Indonesia saat ini penduduknya bergerak menuju era struktur penduduk penuaan penduduk. Data tersebut menunjukkan bahwa lebih dari 10 persen penduduk Indonesia adalah penduduk berusia 60 tahun ke atas. Selanjutnya, 18 provinsi memasuki masa Ageing Population yakni Jawa Timur (15,57 persen), Jawa Barat (11,21 persen), Jawa Tengah (15,05 persen), Banten (10,11 persen), Jakarta (10,18 persen), Sulawesi Selatan (11,97 persen), Lampung (11,07 persen), Sumatra Barat (10,46 persen), Nusa Tenggara Timur (10,06 persen), Nusa Tenggara Barat (10,20 persen), Kalimantan Selatan (10,81 persen), Jambi (10,23 persen), Sulawesi Utara (13,70 persen), Bengkulu (10,51 persen), Bangka Belitung (10,15 persen), Gorontalo (10,45 persen), DIY (16,02 persen dan Bali (13,97 persen).
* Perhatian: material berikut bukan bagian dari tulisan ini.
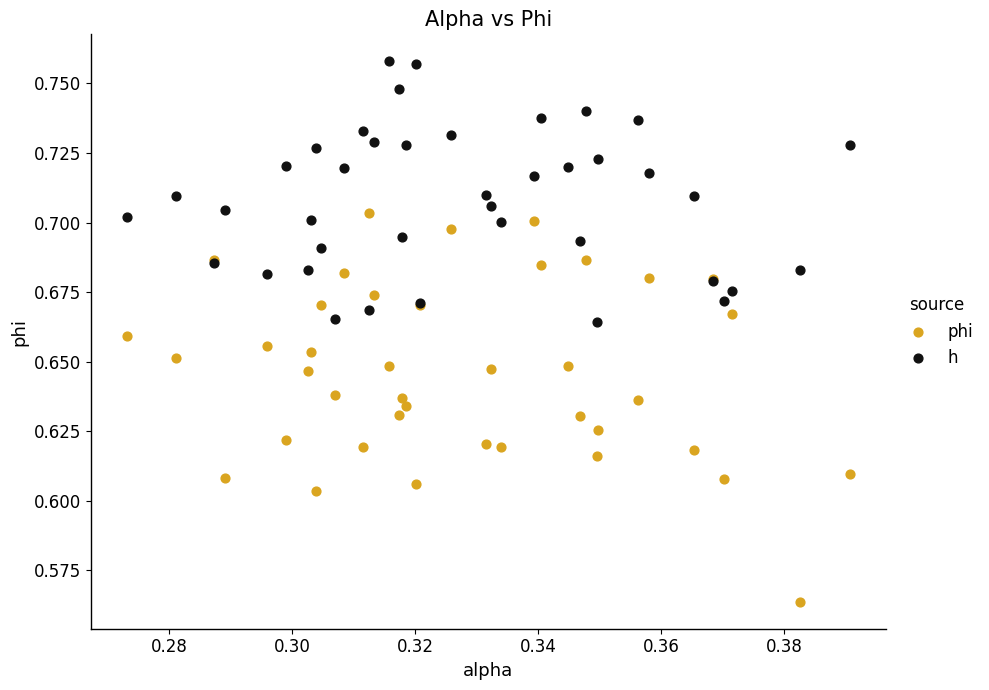

Which series reaches the minimum Y coordinate?

phi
Enam daerah bergerak hampir memasuki ageing population adalah Sumatra Utara (9,75 persen), Sumatra Selatan (9,92 persen), Kalimantan Barat (9,67 persen), Kalimantan Timur (9,09 persen), Sulawesi Tengah (9,63 persen), Maluku (9,52 persen). Perubahan struktur kependudukan memiliki berbagai tantangan bagi perumusan kebijakan inklusif seperti: akses layanan dasar bagi penyandang difabel dan penduduk lanjut usia, perlindungan sosial dan pemberdayaan kelembagaan ekonomi, kesehatan bagi penyandang disabilitas dan perubahan fisik, mental dan perilaku di masa lanjut usia, kesejahteraan sosial hingga perawatan termasuk homecare dan kohesi sosial, asuransi maupun perilaku menghadapi perubahan iklim.

Adanya konstetasi politik pada 27 November 2024 di daerah menjadi momen bagi kita mengkaji apakah setiap kandidat fokus dan lokus implementasi Visi dan Misi pembangunannya pada inklusivitas pertumbuhan ekonomi khususnya pada pertumbuhan berkeadilan secara tematik dan spasial? Pada konteks transformasi perencanaan-penganggaran bagi pelayanan publik berkulitas dan inklusif, tentunya kita menghendaki adanya pertama, perubahan paradigma dari money follow function ke money follow program, program follow result, result follow talent. Kedua, baik pada tingkat Pemerintah Pusat maupun Pemerintah Daerah, integrasi bagan akun Pemerintah Pusat dan Pemerintah Daerah harus dilakukan sesegera mungkin agar program/kegiatan yang selama ini bersinegi dan berkolaborasi dalam makna peralihan dari sama-sama bekerja menjadi bekerja Bersama-sama. Ketiga, untuk menghindari terjadi fenomena “merencanakan kegagalan dan menggagalkan perencanaan”, sepatutnya makna Peraturan Pemerintah Pemerintah Nomor 17 Tahun 2017 dapat digaungkan dalam setiap pendampingan perencanaan-penganggaran di tingkat daerah. Penentuan indikator program dan kegiatan menjadi bagian dari diskusi kelompok terpumpun dan pendampingan di daerah. Implementasi inilah terkandung makna Sinergi dan Kolaborasi untuk Akselerasi Layanan Dasar bagi semua, semoga.